Dans une situation à risques, pour endiguer les VBG, il est vital de réagir rapidement en adaptant les priorités. A l’avenir, il nous semble indispensable de préparer une stratégie d’urgence afin d’être outillé·e·s face à des situations imprévues comme l’épidémie du coronavirus. La stratégie de notre hotline est une intervention concrète, ancrée dans les communautés, qui encourage l’autonomie décisionnelle des femmes à travers l’information.  Pour répondre aux VBG, il est important de collecter des données et de documenter par écrit les cas recensés. Nous nous constituons une base de témoignages sur les VBG afin d’étayer notre plaidoyer par des preuves factuelles. Les réseaux sociaux et plateformes de réunion virtuelle se révèlent des outils précieux pour poursuivre l’activité en télétravail pendant le confinement.

Quels conseils donneriez-vous à quelqu’un qui serait dans une situation similaire?

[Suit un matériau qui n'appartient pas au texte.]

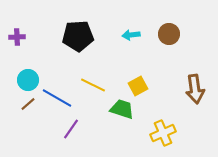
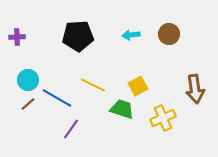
yellow cross: moved 15 px up
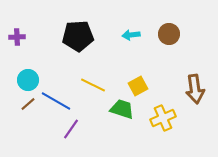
blue line: moved 1 px left, 3 px down
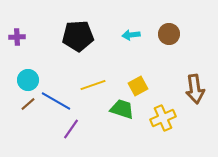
yellow line: rotated 45 degrees counterclockwise
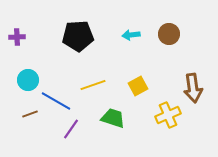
brown arrow: moved 2 px left, 1 px up
brown line: moved 2 px right, 10 px down; rotated 21 degrees clockwise
green trapezoid: moved 9 px left, 9 px down
yellow cross: moved 5 px right, 3 px up
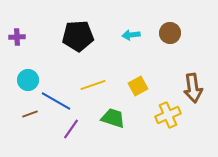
brown circle: moved 1 px right, 1 px up
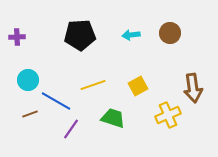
black pentagon: moved 2 px right, 1 px up
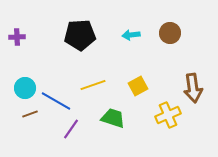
cyan circle: moved 3 px left, 8 px down
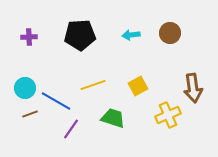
purple cross: moved 12 px right
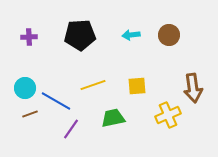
brown circle: moved 1 px left, 2 px down
yellow square: moved 1 px left; rotated 24 degrees clockwise
green trapezoid: rotated 30 degrees counterclockwise
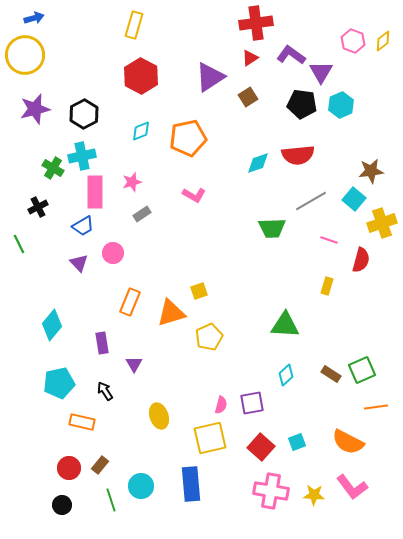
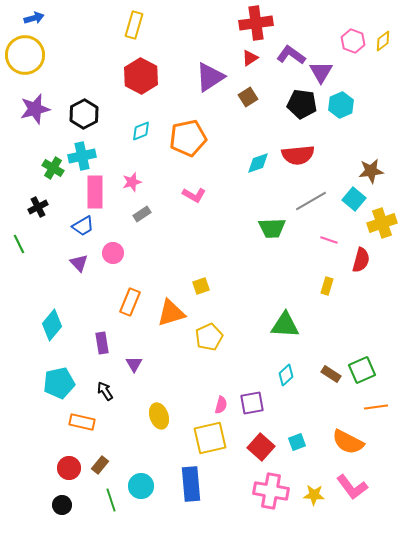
yellow square at (199, 291): moved 2 px right, 5 px up
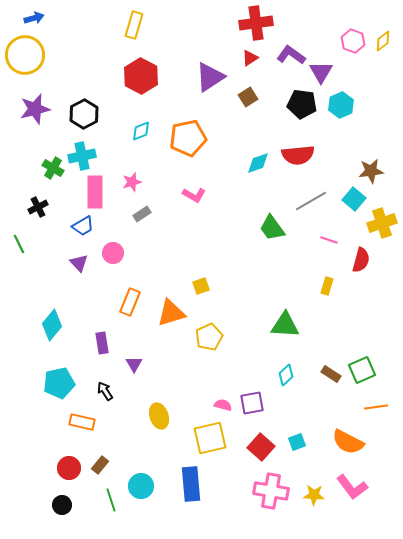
green trapezoid at (272, 228): rotated 56 degrees clockwise
pink semicircle at (221, 405): moved 2 px right; rotated 90 degrees counterclockwise
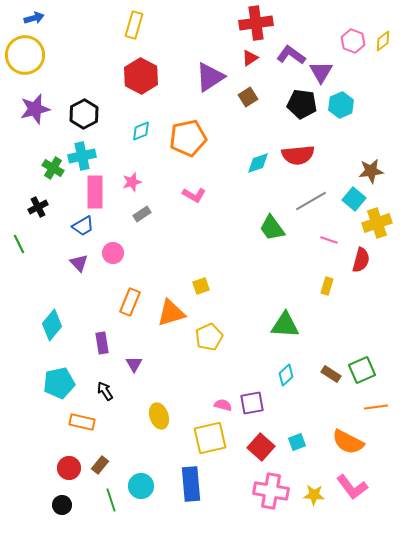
yellow cross at (382, 223): moved 5 px left
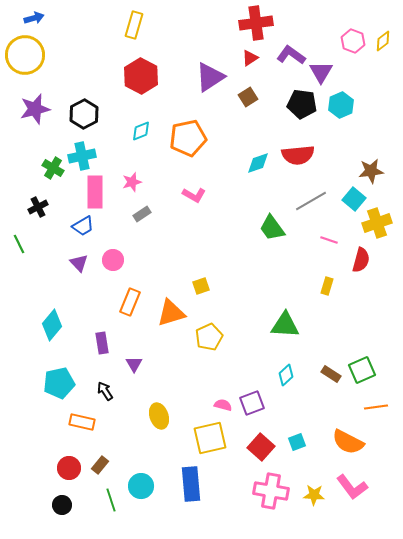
pink circle at (113, 253): moved 7 px down
purple square at (252, 403): rotated 10 degrees counterclockwise
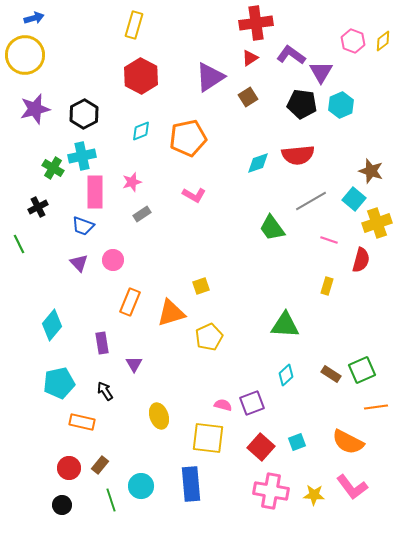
brown star at (371, 171): rotated 25 degrees clockwise
blue trapezoid at (83, 226): rotated 50 degrees clockwise
yellow square at (210, 438): moved 2 px left; rotated 20 degrees clockwise
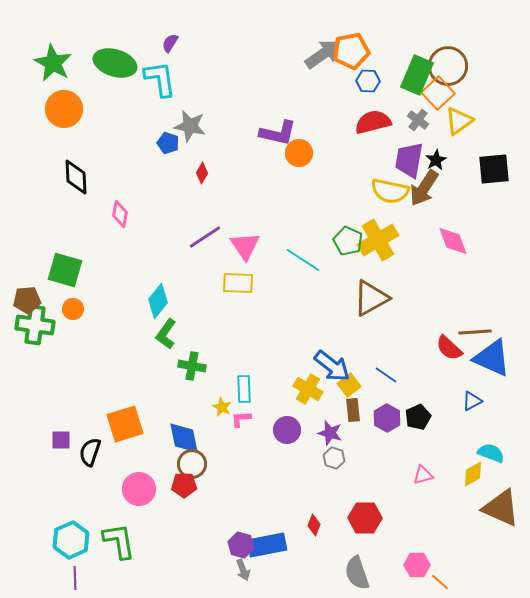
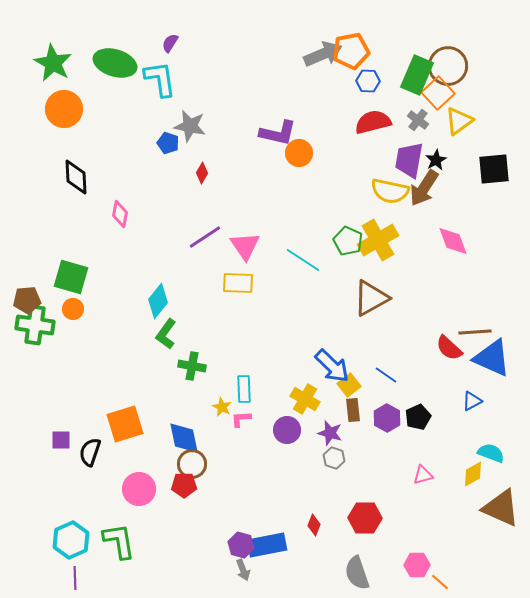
gray arrow at (323, 54): rotated 12 degrees clockwise
green square at (65, 270): moved 6 px right, 7 px down
blue arrow at (332, 366): rotated 6 degrees clockwise
yellow cross at (308, 389): moved 3 px left, 10 px down
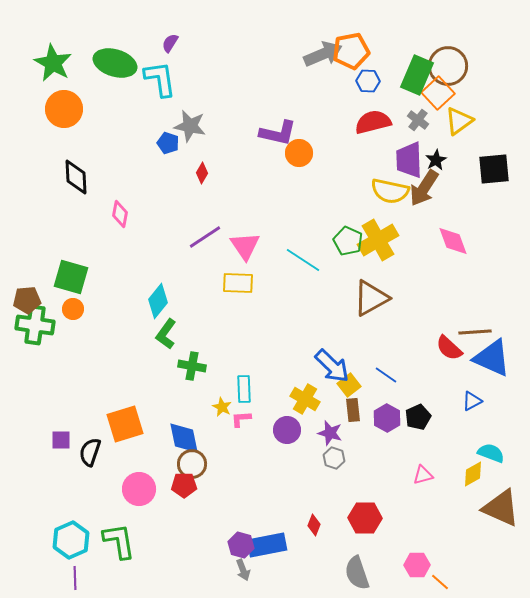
purple trapezoid at (409, 160): rotated 12 degrees counterclockwise
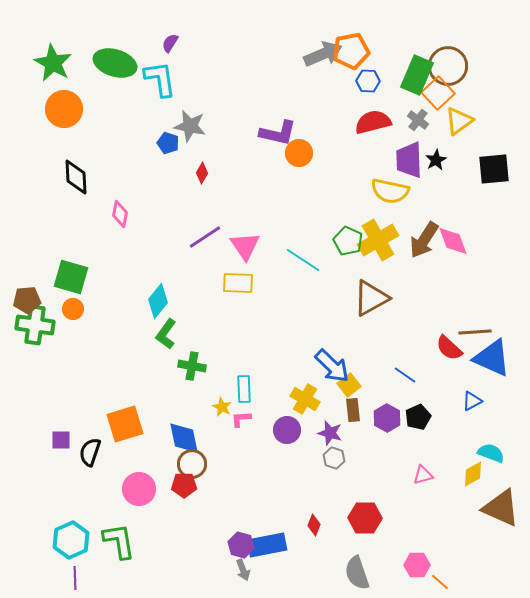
brown arrow at (424, 188): moved 52 px down
blue line at (386, 375): moved 19 px right
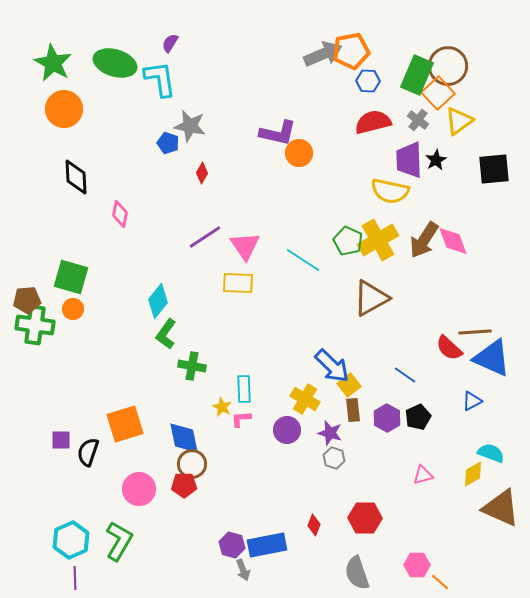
black semicircle at (90, 452): moved 2 px left
green L-shape at (119, 541): rotated 39 degrees clockwise
purple hexagon at (241, 545): moved 9 px left
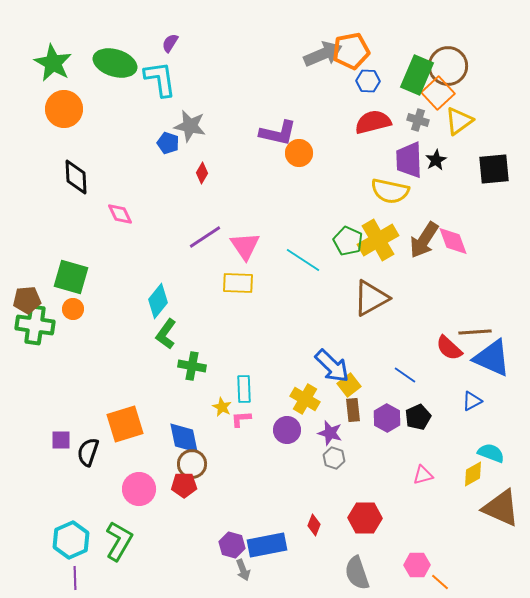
gray cross at (418, 120): rotated 20 degrees counterclockwise
pink diamond at (120, 214): rotated 36 degrees counterclockwise
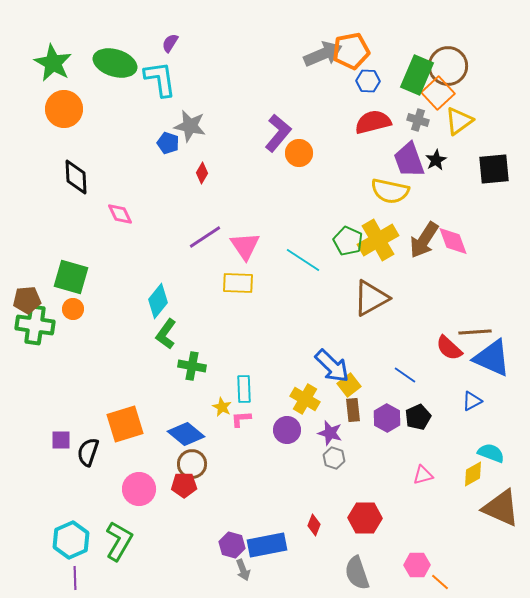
purple L-shape at (278, 133): rotated 63 degrees counterclockwise
purple trapezoid at (409, 160): rotated 18 degrees counterclockwise
blue diamond at (184, 438): moved 2 px right, 4 px up; rotated 39 degrees counterclockwise
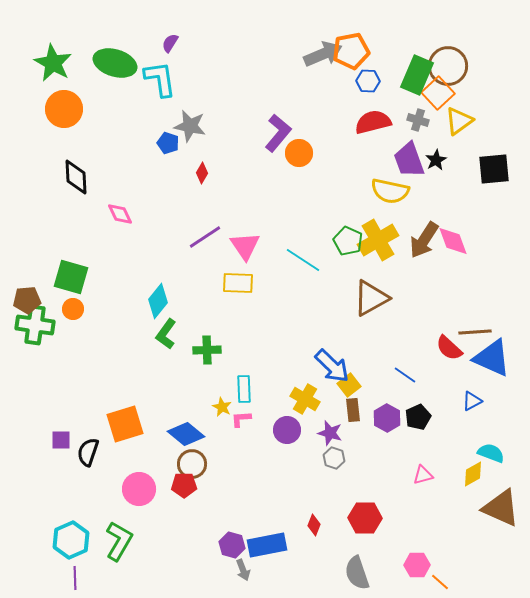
green cross at (192, 366): moved 15 px right, 16 px up; rotated 12 degrees counterclockwise
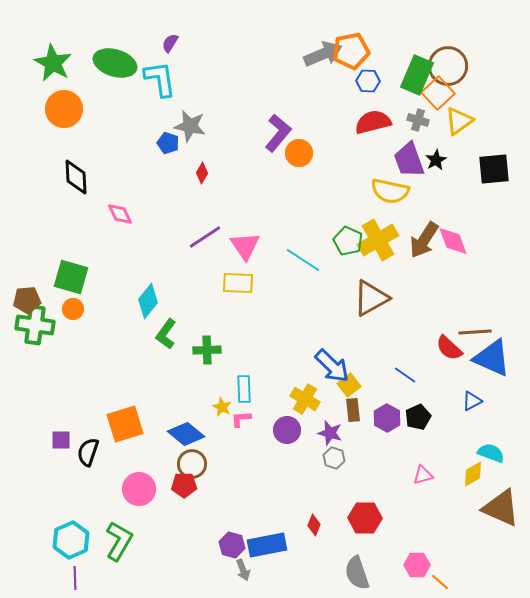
cyan diamond at (158, 301): moved 10 px left
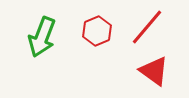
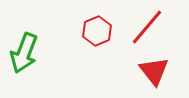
green arrow: moved 18 px left, 16 px down
red triangle: rotated 16 degrees clockwise
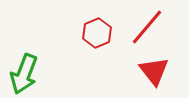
red hexagon: moved 2 px down
green arrow: moved 21 px down
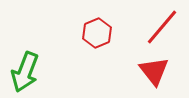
red line: moved 15 px right
green arrow: moved 1 px right, 2 px up
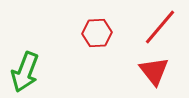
red line: moved 2 px left
red hexagon: rotated 20 degrees clockwise
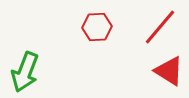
red hexagon: moved 6 px up
red triangle: moved 15 px right; rotated 20 degrees counterclockwise
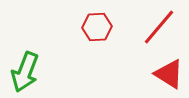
red line: moved 1 px left
red triangle: moved 3 px down
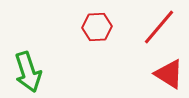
green arrow: moved 3 px right; rotated 39 degrees counterclockwise
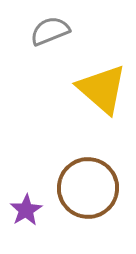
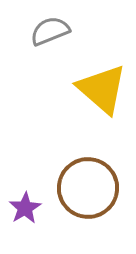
purple star: moved 1 px left, 2 px up
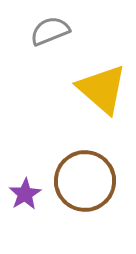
brown circle: moved 3 px left, 7 px up
purple star: moved 14 px up
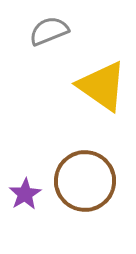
gray semicircle: moved 1 px left
yellow triangle: moved 3 px up; rotated 6 degrees counterclockwise
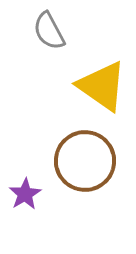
gray semicircle: rotated 96 degrees counterclockwise
brown circle: moved 20 px up
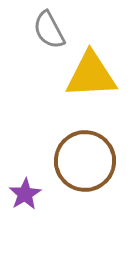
gray semicircle: moved 1 px up
yellow triangle: moved 11 px left, 11 px up; rotated 38 degrees counterclockwise
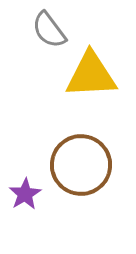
gray semicircle: rotated 9 degrees counterclockwise
brown circle: moved 4 px left, 4 px down
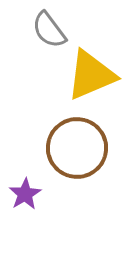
yellow triangle: rotated 20 degrees counterclockwise
brown circle: moved 4 px left, 17 px up
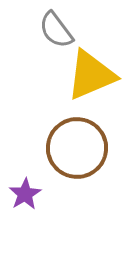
gray semicircle: moved 7 px right
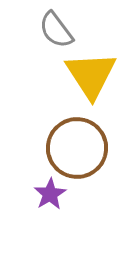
yellow triangle: rotated 40 degrees counterclockwise
purple star: moved 25 px right
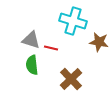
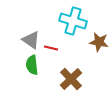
gray triangle: rotated 18 degrees clockwise
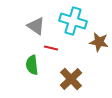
gray triangle: moved 5 px right, 14 px up
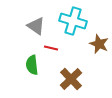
brown star: moved 2 px down; rotated 12 degrees clockwise
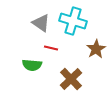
gray triangle: moved 5 px right, 3 px up
brown star: moved 3 px left, 5 px down; rotated 18 degrees clockwise
green semicircle: rotated 78 degrees counterclockwise
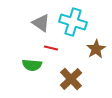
cyan cross: moved 1 px down
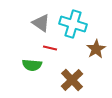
cyan cross: moved 2 px down
red line: moved 1 px left
brown cross: moved 1 px right, 1 px down
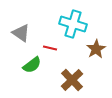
gray triangle: moved 20 px left, 10 px down
green semicircle: rotated 42 degrees counterclockwise
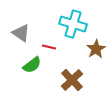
red line: moved 1 px left, 1 px up
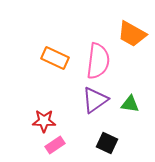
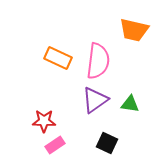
orange trapezoid: moved 2 px right, 4 px up; rotated 16 degrees counterclockwise
orange rectangle: moved 3 px right
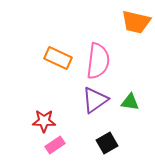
orange trapezoid: moved 2 px right, 8 px up
green triangle: moved 2 px up
black square: rotated 35 degrees clockwise
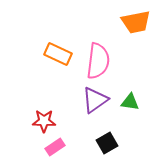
orange trapezoid: rotated 24 degrees counterclockwise
orange rectangle: moved 4 px up
pink rectangle: moved 2 px down
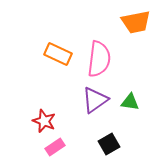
pink semicircle: moved 1 px right, 2 px up
red star: rotated 20 degrees clockwise
black square: moved 2 px right, 1 px down
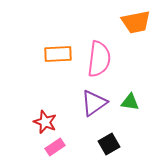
orange rectangle: rotated 28 degrees counterclockwise
purple triangle: moved 1 px left, 3 px down
red star: moved 1 px right, 1 px down
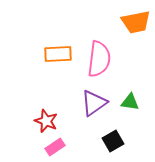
red star: moved 1 px right, 1 px up
black square: moved 4 px right, 3 px up
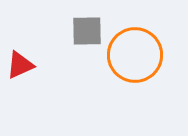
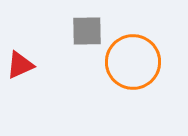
orange circle: moved 2 px left, 7 px down
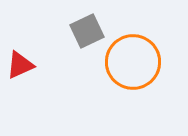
gray square: rotated 24 degrees counterclockwise
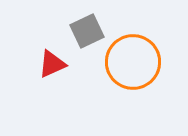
red triangle: moved 32 px right, 1 px up
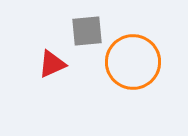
gray square: rotated 20 degrees clockwise
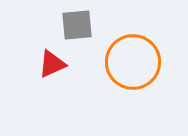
gray square: moved 10 px left, 6 px up
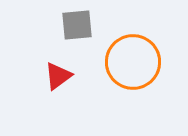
red triangle: moved 6 px right, 12 px down; rotated 12 degrees counterclockwise
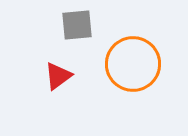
orange circle: moved 2 px down
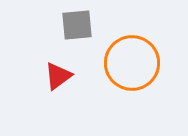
orange circle: moved 1 px left, 1 px up
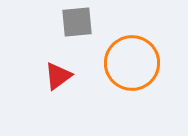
gray square: moved 3 px up
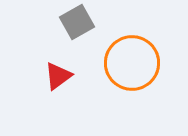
gray square: rotated 24 degrees counterclockwise
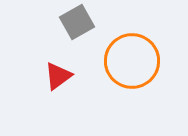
orange circle: moved 2 px up
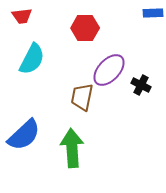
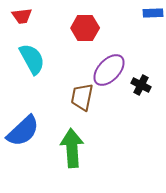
cyan semicircle: rotated 56 degrees counterclockwise
blue semicircle: moved 1 px left, 4 px up
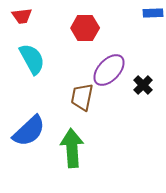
black cross: moved 2 px right; rotated 18 degrees clockwise
blue semicircle: moved 6 px right
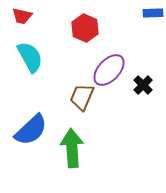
red trapezoid: rotated 20 degrees clockwise
red hexagon: rotated 24 degrees clockwise
cyan semicircle: moved 2 px left, 2 px up
brown trapezoid: rotated 12 degrees clockwise
blue semicircle: moved 2 px right, 1 px up
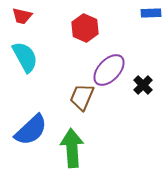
blue rectangle: moved 2 px left
cyan semicircle: moved 5 px left
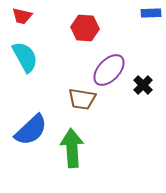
red hexagon: rotated 20 degrees counterclockwise
brown trapezoid: moved 2 px down; rotated 104 degrees counterclockwise
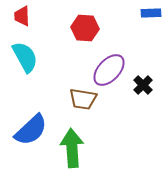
red trapezoid: rotated 75 degrees clockwise
brown trapezoid: moved 1 px right
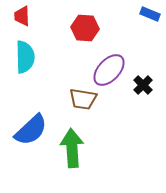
blue rectangle: moved 1 px left, 1 px down; rotated 24 degrees clockwise
cyan semicircle: rotated 28 degrees clockwise
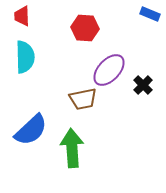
brown trapezoid: rotated 20 degrees counterclockwise
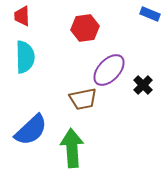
red hexagon: rotated 12 degrees counterclockwise
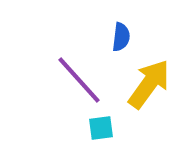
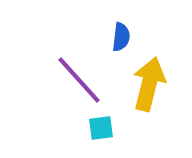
yellow arrow: rotated 22 degrees counterclockwise
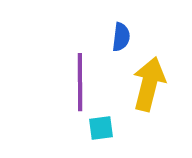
purple line: moved 1 px right, 2 px down; rotated 42 degrees clockwise
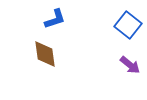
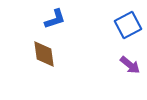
blue square: rotated 24 degrees clockwise
brown diamond: moved 1 px left
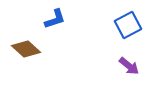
brown diamond: moved 18 px left, 5 px up; rotated 40 degrees counterclockwise
purple arrow: moved 1 px left, 1 px down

  • Vérifiez que les informations données par votre hotline sont de source officielle, et procédez régulièrement à des contrôles par échantillonnage pour maintenir la qualité.
  • Soutenez les demandes et les décisions de l’appelante quant à sa situation et à la nature de l’aide qui lui serait utile.
  • Développez la collaboration et la construction de mouvements pour être en mesure, à l’avenir, de prendre en charge les VBG en période de restriction des déplacements.
  • Encouragez les chefs coutumiers, religieux et traditionnels à prioriser les droits des femmes dans une approche sensible au genre et basée sur les droits humains.
  • Créez des groupes de travail à long terme pour suivre la mise en place de mesures préventives ; assurez-vous que ces politiques prennent en compte la situation des femmes et adoptent une approche sensible à leurs droits.

Avez-vous des photos ou documents qui pourraient aider ou inspirer d’autres organisations confrontées aux mêmes défis ?  Vous pouvez inclure un exemple précis pertinent par rapport à l’objet du Guide.

GIWYN : Protégez-vous pendant votre confinement à domicile.    

Vos activistes ont-ils/elles utilisé des ressources externes qui les ont aidé·e·s à surmonter ce défi et que vous recommanderiez à d’autres ? Si oui, vous pouvez ajouter un lien ci-dessous ou une pièce jointe à votre email de réponse.

Les sources des formations exceptionnelles que nous avons organisées sont :

  • Formations en ligne du centre de formation ONU FEMMES sur la réponse aux VBG
  • Ibis Reproductive Health Team (Equipe Ibis pour la Santé Reproductive)
  • Women Help Women (Entraide entre Femmes)
  • International Women’s Health Coalition Fund (IWHC) (Fonds International de Coalition pour la Santé des Femmes)

  UNESCO :  https://youtu.be/K2bhufg9M0k

Sybil Nkeiruka Nmezi, Generation Initiative for Women and Youth Network (GIWYN), Nigeria

Sybil Nmezi est une militante courageuse et inébranlable pour l’égalité des sexes au Nigeria. Elle est la directrice exécutive de Generation Initiative for Women and Youth Network (GIWYN). Depuis dix-huit ans, elle collecte des fonds pour l’organisation afin de déployer des interventions communautaires concrètes pour défendre les droits humains des femmes, et faire progresser l’accès des femmes et des jeunes filles aux droits et à la santé sexuels et reproductifs (DSSR). Entre autres activités, GIWYN organise des ateliers, des formations de formateur·rice·s, des campagnes, des hotlines d’information et des activités de plaidoyer.